Kosova ise bu inisiyatife kapalı olduğunu, bu projenin Sırbistan lehine bir proje olduğunu vurguladı. Kosova Cumhurbaşkanı Vjosa Osmani eşit şekilde masaya oturmaktan yana olduğunu ve Miloşeviç’in propaganda bakanlığı yapmış (Aleksandar Vuçiç kast edilerek) birisi ile bölgesel iş birliğinin yapılamayacağını vurguladı.

Arnavutluk Başbakanı Edi Rama ise bu inisiyatifi anlatırken aslında örtülü olarak Kosova’yı eleştirdi. Rama, “Geçmişe bakarak geleceği inşa edemeyiz. Geçmişte savaşlar oldu, insanlar öldü, insanlar öldü diye gelecekten vaz geçemeyiz”, dedi. Ancak Rama’nın bu sözleri hem muhalefet hem de Kosova tarafından tepkiyle karşılandı. Rama’nın Kosova’da ölen insanlara saygısızlık ettiği belirtildi. Aynı şekilde Rama, bu anlaşmalar sonucu Arnavutluk’un Sırbistan’dan kriz döneminde buğday alabildiğini vurguladı. Anlaşmalar neticesinde Arnavut çiftçinin Sırbistan’a ekinlerini satabildiğini ve Sırp turistlerin daha fazla Arnavutluk’a geldiğini açıkladı. Arnavutluk halkının % 60’ının bu yüzden Açık Balkan inisiyatifini desteklediğini belirtti. Rama, aynı şekilde AB yolunda Arnavutluk’a büyük haksızlık yapıldığını ve Brüksel’in artık adım atması gerektiğini ifade etti.

Lavrov’un Sırbistan ziyaretini gerçekleştirememesinin ardından Lavrov, Sırbistan’da ‘Açık Balkan’ projesine destek vereceğini ancak Avrupa’nın bunu engellediğini açıkladı. Toplantıda Rusya’nın bu açıklaması sorulduğunda Rama, burada Rus temsilciler yok ama ABD temsilcileri var dedi. Demek ki bu inisiyatifin hiçbir yerinde Rusya yok ama siz Rusya’nın tuzağına düşüyorsunuz dedi.

Sırbistan Cumhurbaşkanı Vuçiç de Açık Balkan projesinin Rama, Zaev ve Vuçiç’in fikri olduğunu savundu.

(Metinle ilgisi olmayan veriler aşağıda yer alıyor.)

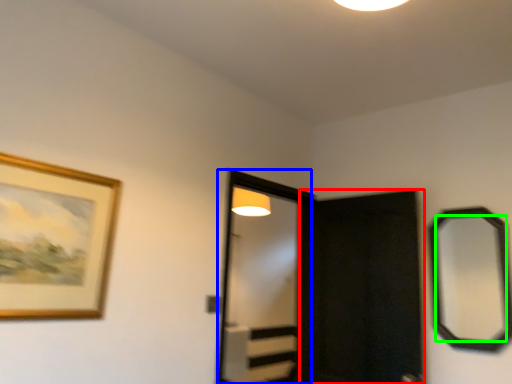
Question: Which is farther away from screen door (highlighted by a red box)? screen door (highlighted by a blue box) or mirror (highlighted by a green box)?

Choices:
 (A) screen door
 (B) mirror

Answer: (A)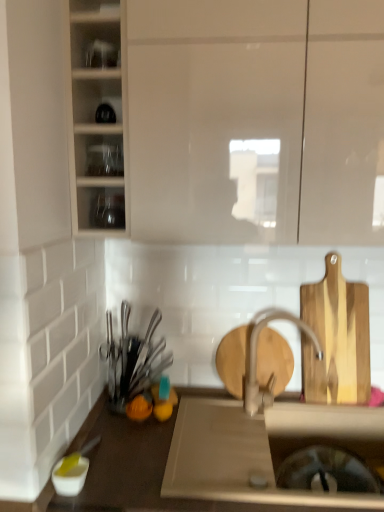
Question: Is the depth of matte white cabinet at upper left, positioned as the first cabinetry in left-to-right order, less than that of wooden cutting board at right?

Rusya ile iyi ilişkilerinin olduğunu, ancak bu projede Rusya’nın olmadığını açıkladı.

Kuzey Makedonya Başbakanı Dimitar Kovaçevski ise Ukrayna savaşından sonra bölgede jeo-stratejik boşluk bırakmanın bir seçenek olmadığını söyleyerek projenin önemine dikkat çekti.

ABD’nin Batı Balkanlar özel temsilcisi Escobar’ın da katıldığı toplantıda, projenin başarılı olması için, mutlaka 6 ülkenin olması gerektiğini vurguladı. Altı ülke olmadan bu projenin başarısız olacağını ifade etti. Projenin AB’ye katılım sürecini de desteklemesi gerektiğini belirten Escobar, projenin bir ekonomik proje olduğunu ve öyle kalması gerektiğinin altını çizdi.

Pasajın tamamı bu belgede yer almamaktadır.